A farra com as crianças acabou? Poder ser que sim, pelo menos em parte. O Conanda (Conselho Nacional dos Direitos da Criança e do Adolescente) aprovou resolução que proíbe propaganda voltada para menores de idade no Brasil. Ela leva em conta que a publicidade infantil contraria o Estatuto da Criança e do Adolescente e só deve ser usada para campanhas de utilidade pública sobre alimentação, educação e saúde.
Essa é uma pauta que está já há algum tempo em discussão, sofrendo grande resistência do mercado. O consumo de produtos infantis é um mercado importantíssimo e ainda um terreno a ser completamente explorado. Segundo o site da CCFC, Campaign for a Commercial-Free Childhood, ONG que combate a propaganda abusiva para crianças, pessoas com menos de 14 anos são responsáveis diretas por um gasto de 40 bilhões de dólares por ano — dez vezes mais do que dez anos atrás.
Empresas, agências e indústrias festejam esse número, que contempla uma gama enorme de produtos, desde alimentos e brinquedos, até roupas e viagens. E, para isso, contam com a publicidade, principalmente na TV.
Mas além de induzir à compra e ao consumo desnecessário, a publicidade provoca outros efeitos. O National Bureau of Economic Research fez um estudo que revela que, se os anúncios de redes de fast food fossem eliminados, a obesidade infantil diminuiria em até 20%. Também aponta que a publicidade infantil tende a anular a autoridades dos pais, criando um confronto entre as mensagens publicitárias e os valores familiares.
Segundo James McNeal, um dos papas do marketing infantil, estamos numa espécie de “era dourada das crianças”. Elas são tudo o que o mercado quer: consumidoras compulsivas, facilmente vulneráveis às tendências marcadas pela publicidade. Mais ainda: influenciam decisivamente nos hábitos de consumo de pais, irmãos, avós e tios. “Quarenta milhões de americanos entre 2 e 12 anos são os responsáveis por influenciar um a cada sete dólares gastos no mercado dos EUA”, escreve ele. De acordo com o Instituto InterScience, há dez anos, apenas 8% das crianças influenciavam as decisões de compras dos adultos. Hoje, esse número saltou para 49%.

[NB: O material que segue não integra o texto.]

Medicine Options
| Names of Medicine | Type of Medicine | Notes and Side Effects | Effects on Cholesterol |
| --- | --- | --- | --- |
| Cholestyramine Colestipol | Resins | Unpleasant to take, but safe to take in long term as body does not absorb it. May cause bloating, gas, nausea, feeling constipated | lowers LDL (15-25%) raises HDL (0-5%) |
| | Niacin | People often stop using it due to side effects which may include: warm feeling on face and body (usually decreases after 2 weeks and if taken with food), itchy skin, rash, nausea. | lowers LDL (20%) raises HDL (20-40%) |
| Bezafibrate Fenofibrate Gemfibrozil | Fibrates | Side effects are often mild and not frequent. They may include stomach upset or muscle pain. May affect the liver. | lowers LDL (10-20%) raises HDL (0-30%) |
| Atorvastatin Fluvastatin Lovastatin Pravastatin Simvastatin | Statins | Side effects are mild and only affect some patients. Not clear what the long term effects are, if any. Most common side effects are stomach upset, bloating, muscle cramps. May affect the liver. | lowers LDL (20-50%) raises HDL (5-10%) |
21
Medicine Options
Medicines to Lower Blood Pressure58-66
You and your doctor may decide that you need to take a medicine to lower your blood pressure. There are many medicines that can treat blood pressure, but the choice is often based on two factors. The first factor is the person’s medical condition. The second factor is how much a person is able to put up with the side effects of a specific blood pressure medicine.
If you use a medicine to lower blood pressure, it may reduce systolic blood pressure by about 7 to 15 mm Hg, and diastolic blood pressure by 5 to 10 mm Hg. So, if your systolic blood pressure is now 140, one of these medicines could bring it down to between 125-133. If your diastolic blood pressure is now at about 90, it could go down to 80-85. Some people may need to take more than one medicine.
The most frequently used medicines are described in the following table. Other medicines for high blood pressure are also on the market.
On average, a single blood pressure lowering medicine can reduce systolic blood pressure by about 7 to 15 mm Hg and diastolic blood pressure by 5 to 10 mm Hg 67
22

Outro levantamento da Viacom, dona do canal infantil Nickelodeon, mostra que mais de 40% das compras dos pais são influenciadas pelos filhos e 65 % dos pais revelam que ouvem a opinião das crianças sobre os produtos comprados para toda a família, como o carro, por exemplo. Elas dão palpite sobre cores, som, tipo do carro, bancos e até o modelo das portas. A criança consumidora de hoje, será o adulto consumidor de amanhã.
“Faz todo sentido que a busca incessante das empresas pela fidelização de seus clientes comece bem mais cedo. Nada mais natural, portanto, olharmos as crianças como futuras consumidoras de diversos produtos, serviços e marcas”, diz James McNeal.
Países como Suécia, Alemanha, Espanha e Canadá já há algum tempo têm legislações extremamente rígidas com o que chamam de “métodos de persuasão infantil”, algo comparável a um assédio moral ou sexual. Uma campanha recente de gel para cabelos foi banida por ter “sensualizado” personagens infantis. Na União Europeia, a legislação básica, válida para os 27 países-membros, proíbe tudo que explore “a inexperiência e credibilidade infantil”, que “encoraje crianças a persuadir pais ou outros a comprar produtos ou serviços”, que “explore a confiança dos pais pelos seus filhos” e “mostre cenas perigosas envolvendo menores”.
A resolução do Conanda não tem força de lei, embora possa servir de base para possíveis processos e ações. Já surgem manifestações acusando a iniciativa de atentado à liberdade de expressão. Mas o limite dessa liberdade é a pregação contra a integridade física e moral dos indivíduos. E um exemplo clássico é o veto à propaganda de cigarros.